▸ **TASK TO CARRY OUT**:
Go line by line through the data and copy those with the word "pruebas".

▼

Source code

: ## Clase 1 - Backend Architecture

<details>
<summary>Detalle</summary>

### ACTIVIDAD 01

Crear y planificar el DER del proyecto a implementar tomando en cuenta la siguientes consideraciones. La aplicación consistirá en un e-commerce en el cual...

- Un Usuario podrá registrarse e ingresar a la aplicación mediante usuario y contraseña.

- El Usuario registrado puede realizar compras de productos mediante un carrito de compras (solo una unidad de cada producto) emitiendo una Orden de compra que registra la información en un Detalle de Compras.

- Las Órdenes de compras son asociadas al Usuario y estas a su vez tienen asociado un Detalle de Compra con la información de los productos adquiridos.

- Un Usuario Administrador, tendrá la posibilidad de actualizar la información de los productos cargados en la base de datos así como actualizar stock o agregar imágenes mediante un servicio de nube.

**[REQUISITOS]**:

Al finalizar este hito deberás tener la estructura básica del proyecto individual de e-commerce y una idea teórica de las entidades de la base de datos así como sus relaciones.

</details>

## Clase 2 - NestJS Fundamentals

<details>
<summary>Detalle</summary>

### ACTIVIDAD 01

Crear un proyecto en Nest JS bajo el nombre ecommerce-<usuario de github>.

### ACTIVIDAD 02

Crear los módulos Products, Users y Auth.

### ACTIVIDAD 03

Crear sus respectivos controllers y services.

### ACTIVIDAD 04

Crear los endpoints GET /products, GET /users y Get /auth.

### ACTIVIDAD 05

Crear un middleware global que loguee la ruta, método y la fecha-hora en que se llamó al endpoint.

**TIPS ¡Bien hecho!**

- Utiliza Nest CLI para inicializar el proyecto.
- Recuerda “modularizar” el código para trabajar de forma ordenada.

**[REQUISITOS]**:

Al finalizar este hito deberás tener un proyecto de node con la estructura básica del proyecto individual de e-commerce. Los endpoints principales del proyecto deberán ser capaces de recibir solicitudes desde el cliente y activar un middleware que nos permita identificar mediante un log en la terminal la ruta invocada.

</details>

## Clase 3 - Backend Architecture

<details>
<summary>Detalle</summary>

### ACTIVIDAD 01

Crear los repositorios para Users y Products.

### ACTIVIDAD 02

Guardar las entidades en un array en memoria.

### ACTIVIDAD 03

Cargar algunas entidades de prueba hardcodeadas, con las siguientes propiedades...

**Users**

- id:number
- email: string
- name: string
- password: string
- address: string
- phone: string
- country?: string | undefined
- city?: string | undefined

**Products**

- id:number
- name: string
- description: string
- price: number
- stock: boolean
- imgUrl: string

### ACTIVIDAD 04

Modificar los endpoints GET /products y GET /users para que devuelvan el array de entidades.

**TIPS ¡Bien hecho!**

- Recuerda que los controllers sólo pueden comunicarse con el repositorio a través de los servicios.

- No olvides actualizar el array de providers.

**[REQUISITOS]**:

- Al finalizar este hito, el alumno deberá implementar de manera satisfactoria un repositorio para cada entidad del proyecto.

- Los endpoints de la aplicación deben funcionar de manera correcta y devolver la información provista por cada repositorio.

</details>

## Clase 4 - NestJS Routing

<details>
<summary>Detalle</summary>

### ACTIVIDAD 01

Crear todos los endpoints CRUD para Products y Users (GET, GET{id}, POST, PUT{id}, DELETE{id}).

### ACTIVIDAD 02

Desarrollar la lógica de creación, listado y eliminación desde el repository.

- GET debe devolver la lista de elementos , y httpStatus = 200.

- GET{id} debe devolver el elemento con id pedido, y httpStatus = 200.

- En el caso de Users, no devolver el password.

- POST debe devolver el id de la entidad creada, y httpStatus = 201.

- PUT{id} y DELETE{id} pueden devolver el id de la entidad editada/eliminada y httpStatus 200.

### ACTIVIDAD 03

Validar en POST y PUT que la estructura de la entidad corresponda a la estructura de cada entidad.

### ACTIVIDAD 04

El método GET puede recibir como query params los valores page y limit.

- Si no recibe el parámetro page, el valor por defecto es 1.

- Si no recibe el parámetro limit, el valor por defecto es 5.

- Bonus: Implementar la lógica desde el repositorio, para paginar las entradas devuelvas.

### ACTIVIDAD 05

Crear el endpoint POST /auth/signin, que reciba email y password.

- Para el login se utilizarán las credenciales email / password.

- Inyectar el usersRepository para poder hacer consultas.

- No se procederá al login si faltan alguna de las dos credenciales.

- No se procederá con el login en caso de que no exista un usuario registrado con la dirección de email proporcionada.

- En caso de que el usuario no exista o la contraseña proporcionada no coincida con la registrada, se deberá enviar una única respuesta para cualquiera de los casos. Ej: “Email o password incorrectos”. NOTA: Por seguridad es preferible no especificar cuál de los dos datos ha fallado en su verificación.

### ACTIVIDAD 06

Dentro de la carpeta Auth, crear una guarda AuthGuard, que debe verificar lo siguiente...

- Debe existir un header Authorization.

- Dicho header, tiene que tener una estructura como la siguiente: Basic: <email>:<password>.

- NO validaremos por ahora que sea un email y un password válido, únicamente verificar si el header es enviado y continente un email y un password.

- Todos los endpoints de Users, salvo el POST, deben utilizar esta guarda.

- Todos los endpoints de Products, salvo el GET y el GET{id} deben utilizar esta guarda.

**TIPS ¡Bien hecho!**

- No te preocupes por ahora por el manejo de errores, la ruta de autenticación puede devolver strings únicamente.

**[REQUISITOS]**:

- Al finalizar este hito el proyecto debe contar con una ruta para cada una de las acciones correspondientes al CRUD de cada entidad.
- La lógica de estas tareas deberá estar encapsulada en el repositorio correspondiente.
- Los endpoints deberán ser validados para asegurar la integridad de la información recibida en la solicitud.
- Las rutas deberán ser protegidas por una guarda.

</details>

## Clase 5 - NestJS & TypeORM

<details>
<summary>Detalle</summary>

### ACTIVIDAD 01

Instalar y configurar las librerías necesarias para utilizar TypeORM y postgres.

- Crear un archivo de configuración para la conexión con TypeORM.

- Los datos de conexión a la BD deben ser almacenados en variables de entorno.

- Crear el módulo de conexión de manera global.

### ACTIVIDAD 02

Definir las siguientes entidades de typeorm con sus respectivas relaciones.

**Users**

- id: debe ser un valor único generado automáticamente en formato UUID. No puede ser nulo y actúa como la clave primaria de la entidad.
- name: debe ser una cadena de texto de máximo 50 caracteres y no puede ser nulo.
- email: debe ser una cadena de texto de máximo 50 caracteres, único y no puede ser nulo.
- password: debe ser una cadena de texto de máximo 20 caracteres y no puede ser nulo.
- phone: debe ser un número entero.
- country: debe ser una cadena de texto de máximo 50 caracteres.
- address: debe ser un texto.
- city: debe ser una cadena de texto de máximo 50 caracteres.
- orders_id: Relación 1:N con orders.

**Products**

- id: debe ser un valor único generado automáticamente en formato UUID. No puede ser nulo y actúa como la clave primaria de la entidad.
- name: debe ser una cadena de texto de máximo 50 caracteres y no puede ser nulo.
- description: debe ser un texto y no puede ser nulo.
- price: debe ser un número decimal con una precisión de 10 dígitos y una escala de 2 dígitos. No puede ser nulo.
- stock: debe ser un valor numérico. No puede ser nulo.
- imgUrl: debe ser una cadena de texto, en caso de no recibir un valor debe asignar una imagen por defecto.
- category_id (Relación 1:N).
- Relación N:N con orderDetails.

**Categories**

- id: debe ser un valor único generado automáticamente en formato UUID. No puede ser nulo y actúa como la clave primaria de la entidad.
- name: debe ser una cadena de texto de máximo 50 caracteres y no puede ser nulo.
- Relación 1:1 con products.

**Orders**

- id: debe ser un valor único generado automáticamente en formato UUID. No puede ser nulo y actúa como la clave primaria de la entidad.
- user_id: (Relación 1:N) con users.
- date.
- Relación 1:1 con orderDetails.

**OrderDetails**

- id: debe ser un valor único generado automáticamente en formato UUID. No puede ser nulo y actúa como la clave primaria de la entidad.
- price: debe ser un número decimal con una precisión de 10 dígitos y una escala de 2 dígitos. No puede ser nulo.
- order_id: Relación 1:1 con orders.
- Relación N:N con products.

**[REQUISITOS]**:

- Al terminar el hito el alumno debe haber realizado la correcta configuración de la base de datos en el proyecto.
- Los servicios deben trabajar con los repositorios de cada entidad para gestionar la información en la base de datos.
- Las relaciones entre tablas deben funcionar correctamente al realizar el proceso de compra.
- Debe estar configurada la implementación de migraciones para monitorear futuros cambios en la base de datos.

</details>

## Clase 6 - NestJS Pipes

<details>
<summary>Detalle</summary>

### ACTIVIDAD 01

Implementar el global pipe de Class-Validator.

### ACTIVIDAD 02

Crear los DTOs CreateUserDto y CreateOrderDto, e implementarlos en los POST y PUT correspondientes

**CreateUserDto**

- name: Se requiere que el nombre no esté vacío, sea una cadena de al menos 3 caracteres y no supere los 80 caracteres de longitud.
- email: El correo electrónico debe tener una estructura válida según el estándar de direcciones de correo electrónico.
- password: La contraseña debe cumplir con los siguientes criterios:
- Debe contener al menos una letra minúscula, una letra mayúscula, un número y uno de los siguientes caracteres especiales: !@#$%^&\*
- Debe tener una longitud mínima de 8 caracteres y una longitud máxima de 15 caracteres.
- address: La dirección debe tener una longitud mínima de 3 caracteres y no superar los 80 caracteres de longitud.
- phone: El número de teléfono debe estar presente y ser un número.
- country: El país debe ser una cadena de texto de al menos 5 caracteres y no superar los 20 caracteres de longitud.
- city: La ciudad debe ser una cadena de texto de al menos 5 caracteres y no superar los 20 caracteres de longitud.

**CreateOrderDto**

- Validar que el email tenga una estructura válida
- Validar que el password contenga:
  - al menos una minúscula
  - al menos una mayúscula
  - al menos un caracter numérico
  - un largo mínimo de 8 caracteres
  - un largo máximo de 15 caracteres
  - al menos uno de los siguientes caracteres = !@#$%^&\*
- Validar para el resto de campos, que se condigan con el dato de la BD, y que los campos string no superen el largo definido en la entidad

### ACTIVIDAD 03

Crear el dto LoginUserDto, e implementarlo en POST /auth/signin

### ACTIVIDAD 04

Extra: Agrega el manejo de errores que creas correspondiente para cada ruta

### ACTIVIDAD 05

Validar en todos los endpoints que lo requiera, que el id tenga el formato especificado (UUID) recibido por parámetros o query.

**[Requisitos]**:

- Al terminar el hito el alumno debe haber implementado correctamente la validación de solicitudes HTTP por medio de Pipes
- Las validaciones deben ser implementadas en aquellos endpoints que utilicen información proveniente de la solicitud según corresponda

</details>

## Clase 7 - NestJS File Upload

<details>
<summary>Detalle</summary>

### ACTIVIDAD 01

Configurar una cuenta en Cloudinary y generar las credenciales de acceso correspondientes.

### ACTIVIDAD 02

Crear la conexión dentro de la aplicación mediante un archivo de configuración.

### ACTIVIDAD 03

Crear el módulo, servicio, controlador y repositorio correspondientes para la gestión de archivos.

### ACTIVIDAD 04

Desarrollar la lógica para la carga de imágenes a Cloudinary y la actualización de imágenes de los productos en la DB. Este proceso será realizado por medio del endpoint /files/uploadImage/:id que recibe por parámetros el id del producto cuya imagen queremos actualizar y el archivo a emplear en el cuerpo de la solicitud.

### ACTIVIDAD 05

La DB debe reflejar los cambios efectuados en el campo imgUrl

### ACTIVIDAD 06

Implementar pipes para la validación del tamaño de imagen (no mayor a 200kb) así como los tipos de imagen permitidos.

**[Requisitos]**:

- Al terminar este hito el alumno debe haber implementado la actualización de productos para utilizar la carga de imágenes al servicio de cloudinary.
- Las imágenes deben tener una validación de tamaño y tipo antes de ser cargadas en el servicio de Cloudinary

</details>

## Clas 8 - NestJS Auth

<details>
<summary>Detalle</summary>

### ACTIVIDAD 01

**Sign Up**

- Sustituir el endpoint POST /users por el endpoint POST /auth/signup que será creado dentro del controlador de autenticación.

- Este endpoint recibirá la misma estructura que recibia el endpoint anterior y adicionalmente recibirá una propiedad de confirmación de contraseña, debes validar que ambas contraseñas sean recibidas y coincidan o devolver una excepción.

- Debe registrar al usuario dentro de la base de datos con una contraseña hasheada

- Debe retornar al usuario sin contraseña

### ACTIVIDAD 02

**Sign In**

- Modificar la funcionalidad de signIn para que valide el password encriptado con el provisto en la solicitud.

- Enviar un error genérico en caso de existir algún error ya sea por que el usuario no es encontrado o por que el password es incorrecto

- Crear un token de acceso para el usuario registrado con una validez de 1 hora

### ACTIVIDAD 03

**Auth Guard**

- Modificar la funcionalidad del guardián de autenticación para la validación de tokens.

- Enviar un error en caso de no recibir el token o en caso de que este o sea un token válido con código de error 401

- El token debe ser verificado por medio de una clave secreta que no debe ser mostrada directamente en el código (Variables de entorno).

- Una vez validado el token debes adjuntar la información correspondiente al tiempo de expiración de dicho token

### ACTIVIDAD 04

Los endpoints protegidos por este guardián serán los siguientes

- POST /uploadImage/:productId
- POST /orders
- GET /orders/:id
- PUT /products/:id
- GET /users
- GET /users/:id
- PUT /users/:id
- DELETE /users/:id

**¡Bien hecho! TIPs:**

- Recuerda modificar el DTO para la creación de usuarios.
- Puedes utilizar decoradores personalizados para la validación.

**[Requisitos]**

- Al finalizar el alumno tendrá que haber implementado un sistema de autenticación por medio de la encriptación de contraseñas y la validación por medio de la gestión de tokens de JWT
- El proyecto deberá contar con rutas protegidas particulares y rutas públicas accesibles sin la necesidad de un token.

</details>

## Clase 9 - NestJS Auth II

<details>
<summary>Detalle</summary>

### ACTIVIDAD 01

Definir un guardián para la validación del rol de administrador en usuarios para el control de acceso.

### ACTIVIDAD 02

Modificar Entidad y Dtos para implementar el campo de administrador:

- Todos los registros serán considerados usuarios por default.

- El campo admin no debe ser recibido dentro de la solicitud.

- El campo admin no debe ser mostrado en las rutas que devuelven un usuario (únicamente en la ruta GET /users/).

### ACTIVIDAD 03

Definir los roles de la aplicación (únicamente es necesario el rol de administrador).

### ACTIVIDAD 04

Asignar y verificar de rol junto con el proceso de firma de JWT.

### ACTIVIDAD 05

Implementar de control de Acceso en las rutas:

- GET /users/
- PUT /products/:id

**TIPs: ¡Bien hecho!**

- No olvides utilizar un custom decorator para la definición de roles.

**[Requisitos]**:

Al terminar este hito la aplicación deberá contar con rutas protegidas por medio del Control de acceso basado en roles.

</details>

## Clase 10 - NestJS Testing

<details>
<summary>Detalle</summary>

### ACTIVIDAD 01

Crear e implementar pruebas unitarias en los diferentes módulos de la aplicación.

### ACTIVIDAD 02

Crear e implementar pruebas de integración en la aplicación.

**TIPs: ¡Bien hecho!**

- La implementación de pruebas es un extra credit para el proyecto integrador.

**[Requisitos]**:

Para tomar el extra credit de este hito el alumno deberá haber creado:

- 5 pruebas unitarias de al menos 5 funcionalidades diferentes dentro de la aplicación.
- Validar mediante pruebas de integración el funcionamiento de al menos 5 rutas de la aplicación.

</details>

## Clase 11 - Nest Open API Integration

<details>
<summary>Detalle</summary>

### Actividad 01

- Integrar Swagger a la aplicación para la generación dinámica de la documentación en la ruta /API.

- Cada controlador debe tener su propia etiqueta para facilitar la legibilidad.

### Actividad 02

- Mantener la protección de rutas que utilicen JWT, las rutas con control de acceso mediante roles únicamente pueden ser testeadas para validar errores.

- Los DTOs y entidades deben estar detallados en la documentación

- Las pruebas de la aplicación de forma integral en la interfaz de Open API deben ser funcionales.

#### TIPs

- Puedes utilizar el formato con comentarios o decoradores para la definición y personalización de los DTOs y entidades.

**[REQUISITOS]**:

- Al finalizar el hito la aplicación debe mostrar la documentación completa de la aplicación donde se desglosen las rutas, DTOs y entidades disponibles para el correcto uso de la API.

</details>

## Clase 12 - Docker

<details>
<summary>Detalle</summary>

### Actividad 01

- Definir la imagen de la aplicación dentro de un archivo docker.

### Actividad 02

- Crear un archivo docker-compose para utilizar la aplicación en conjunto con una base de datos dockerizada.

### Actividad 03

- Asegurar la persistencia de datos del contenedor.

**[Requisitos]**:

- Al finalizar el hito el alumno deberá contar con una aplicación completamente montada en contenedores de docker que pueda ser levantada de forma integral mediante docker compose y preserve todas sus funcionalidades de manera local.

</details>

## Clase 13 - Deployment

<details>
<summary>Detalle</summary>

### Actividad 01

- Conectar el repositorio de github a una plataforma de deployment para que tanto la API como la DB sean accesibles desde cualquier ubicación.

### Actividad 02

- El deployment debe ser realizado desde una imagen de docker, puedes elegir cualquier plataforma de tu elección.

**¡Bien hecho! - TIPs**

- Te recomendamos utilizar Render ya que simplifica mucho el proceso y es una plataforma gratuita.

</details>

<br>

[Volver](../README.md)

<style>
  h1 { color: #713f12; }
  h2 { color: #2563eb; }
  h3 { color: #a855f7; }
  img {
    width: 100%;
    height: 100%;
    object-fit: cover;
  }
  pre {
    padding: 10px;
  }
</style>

▲

▸ **ANSWER SECTION**:
Crear e implementar pruebas unitarias en los diferentes módulos de la aplicación.
Crear e implementar pruebas de integración en la aplicación.
- La implementación de pruebas es un extra credit para el proyecto integrador.
- 5 pruebas unitarias de al menos 5 funcionalidades diferentes dentro de la aplicación.
- Validar mediante pruebas de integración el funcionamiento de al menos 5 rutas de la aplicación.
- Las pruebas de la aplicación de forma integral en la interfaz de Open API deben ser funcionales.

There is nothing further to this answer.